I wanted search over my own notes that understood meaning, not just keywords, and I did not want my notes leaving the machine to get it. It turns out you no longer have to choose. A small sentence-embedding model runs perfectly happily on a laptop CPU, and "small" here is a few hundred megabytes, not the kind of thing that needs a GPU and a second mortgage.
The shape is unglamorous and that is the appeal. Embed each note into a vector once. Embed the query the same way at search time. Compare with cosine similarity and return the nearest.

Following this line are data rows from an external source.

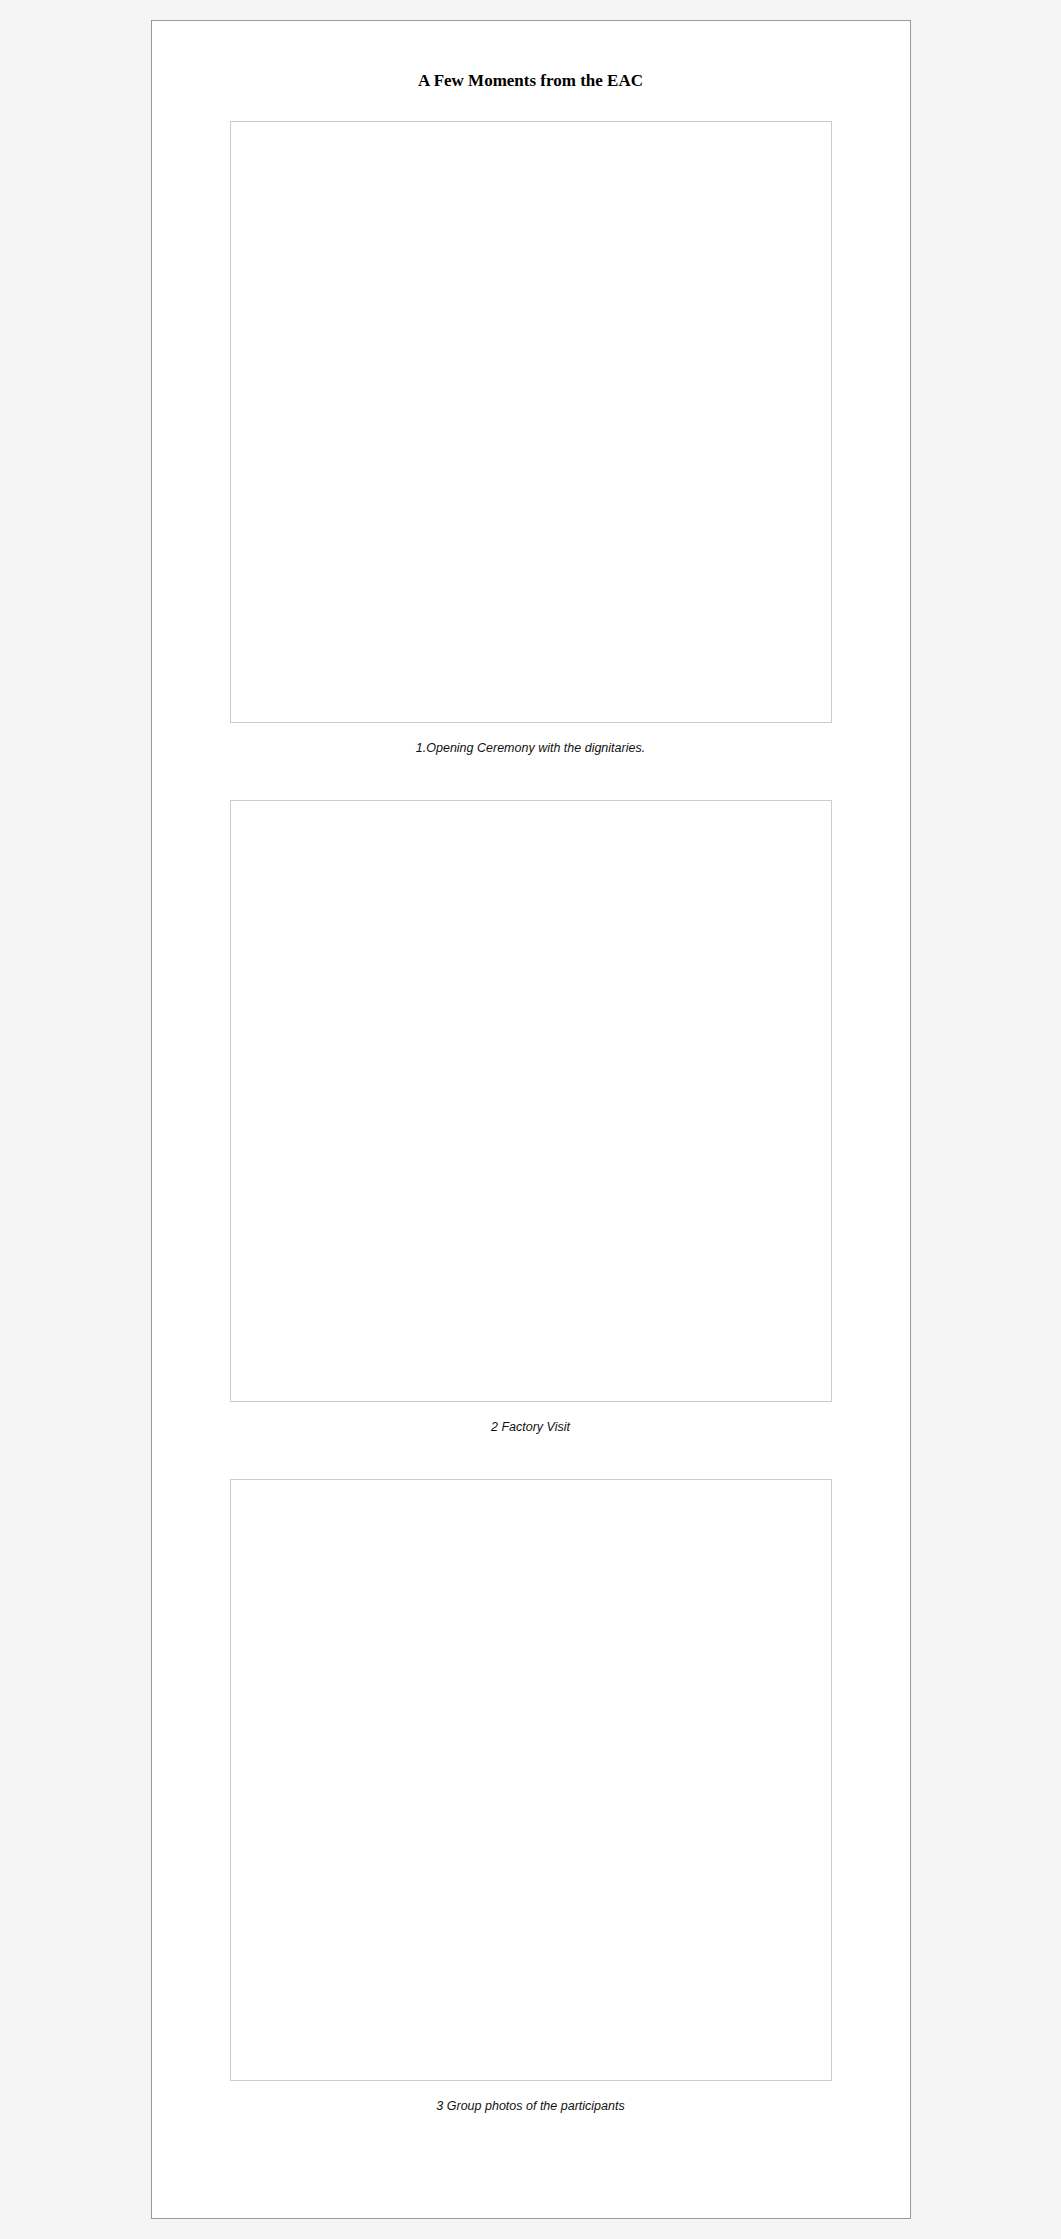A Few Moments from the EAC
1.Opening Ceremony with the dignitaries.
2 Factory Visit
3 Group photos of the participants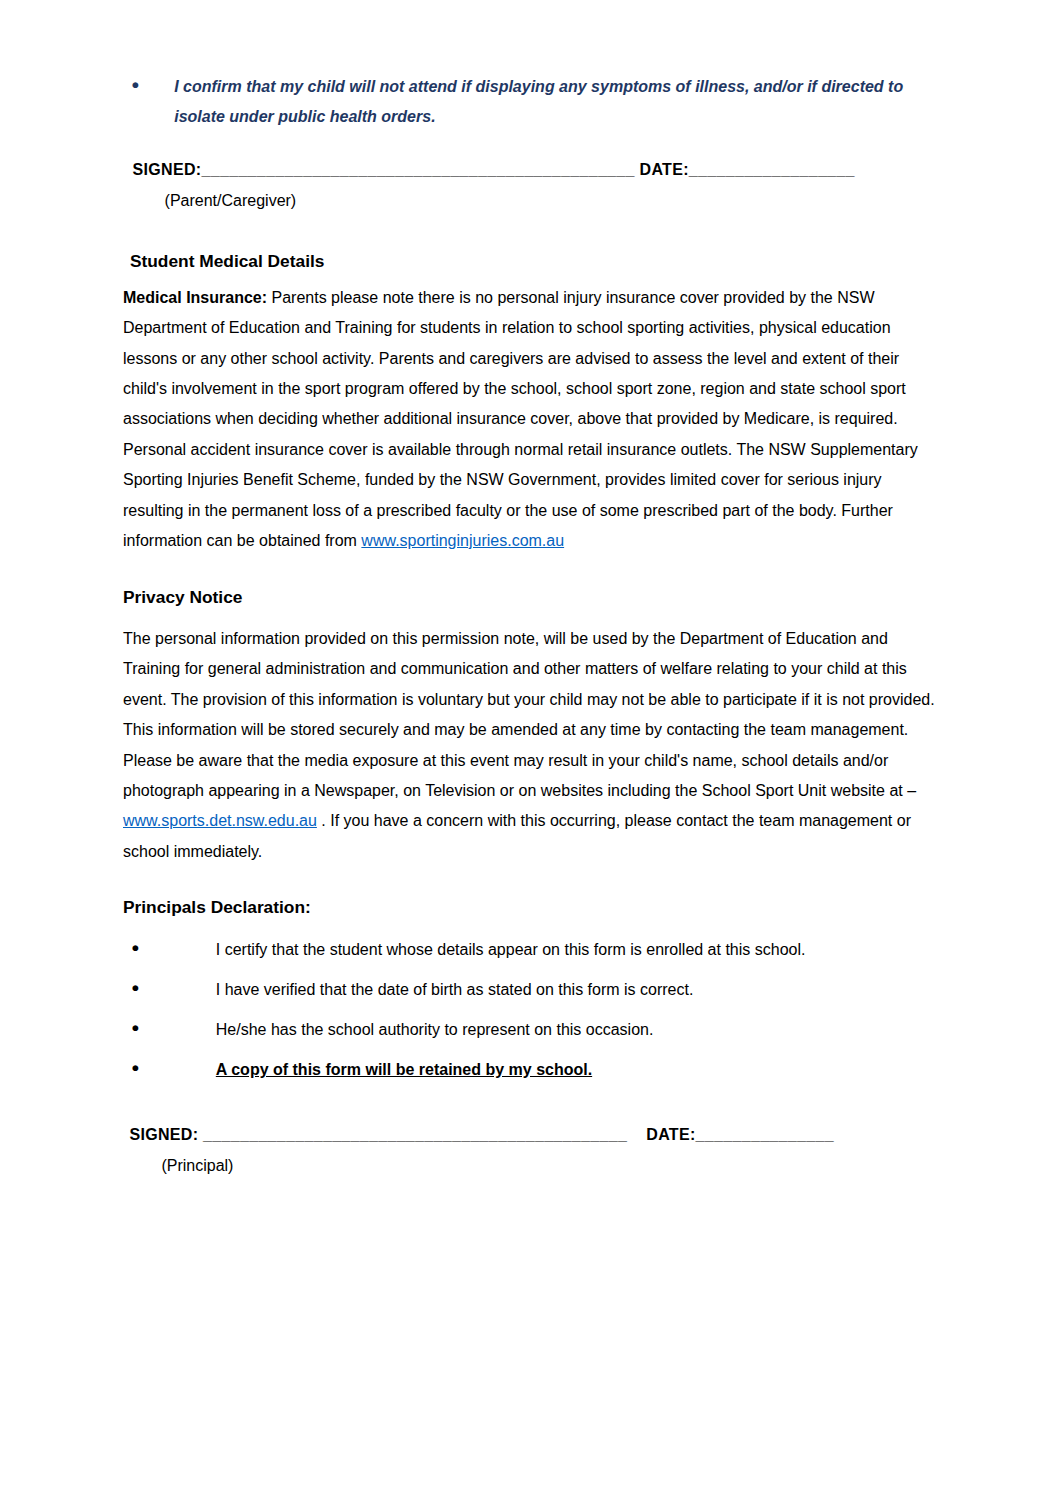I confirm that my child will not attend if displaying any symptoms of illness, and/or if directed to isolate under public health orders.
SIGNED:_______________________________________________ DATE:__________________
(Parent/Caregiver)
Student Medical Details
Medical Insurance: Parents please note there is no personal injury insurance cover provided by the NSW Department of Education and Training for students in relation to school sporting activities, physical education lessons or any other school activity. Parents and caregivers are advised to assess the level and extent of their child's involvement in the sport program offered by the school, school sport zone, region and state school sport associations when deciding whether additional insurance cover, above that provided by Medicare, is required. Personal accident insurance cover is available through normal retail insurance outlets. The NSW Supplementary Sporting Injuries Benefit Scheme, funded by the NSW Government, provides limited cover for serious injury resulting in the permanent loss of a prescribed faculty or the use of some prescribed part of the body. Further information can be obtained from www.sportinginjuries.com.au
Privacy Notice
The personal information provided on this permission note, will be used by the Department of Education and Training for general administration and communication and other matters of welfare relating to your child at this event. The provision of this information is voluntary but your child may not be able to participate if it is not provided. This information will be stored securely and may be amended at any time by contacting the team management. Please be aware that the media exposure at this event may result in your child's name, school details and/or photograph appearing in a Newspaper, on Television or on websites including the School Sport Unit website at – www.sports.det.nsw.edu.au . If you have a concern with this occurring, please contact the team management or school immediately.
Principals Declaration:
I certify that the student whose details appear on this form is enrolled at this school.
I have verified that the date of birth as stated on this form is correct.
He/she has the school authority to represent on this occasion.
A copy of this form will be retained by my school.
SIGNED: ______________________________________________ DATE:_______________
(Principal)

No API key, no per-request cost, no quietly shipping my half-finished thoughts to someone else's servers to be logged.
from sentence_transformers import SentenceTransformer, util
model = SentenceTransformer("all-MiniLM-L6-v2")

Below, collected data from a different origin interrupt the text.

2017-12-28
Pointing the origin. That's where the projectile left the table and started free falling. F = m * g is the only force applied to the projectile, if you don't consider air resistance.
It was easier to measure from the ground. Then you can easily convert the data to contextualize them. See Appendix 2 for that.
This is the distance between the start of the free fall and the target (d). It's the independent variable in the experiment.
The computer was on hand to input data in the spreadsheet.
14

doc_vecs = model.encode(docs, convert_to_tensor=True)
hits = util.semantic_search(model.encode(query), doc_vecs, top_k=5)

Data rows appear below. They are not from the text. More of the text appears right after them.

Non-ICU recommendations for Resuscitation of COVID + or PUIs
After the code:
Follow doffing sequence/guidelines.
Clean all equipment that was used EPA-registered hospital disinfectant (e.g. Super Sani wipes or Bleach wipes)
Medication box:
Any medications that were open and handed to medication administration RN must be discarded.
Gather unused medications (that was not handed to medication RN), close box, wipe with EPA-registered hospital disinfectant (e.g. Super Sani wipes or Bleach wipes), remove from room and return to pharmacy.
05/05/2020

For a few thousand notes you do not even need a vector database. The whole set of vectors fits in memory and a brute-force comparison returns in milliseconds. I bolted a vector store on later, but only because I enjoy the tidiness, not because the maths demanded it.
The results are not magic. It will not answer questions. But it finds the note I half-remember from a phrase that shares no words with what I actually wrote, and it does it offline, on my hardware, with my data staying mine. For personal search that is exactly the right amount of clever.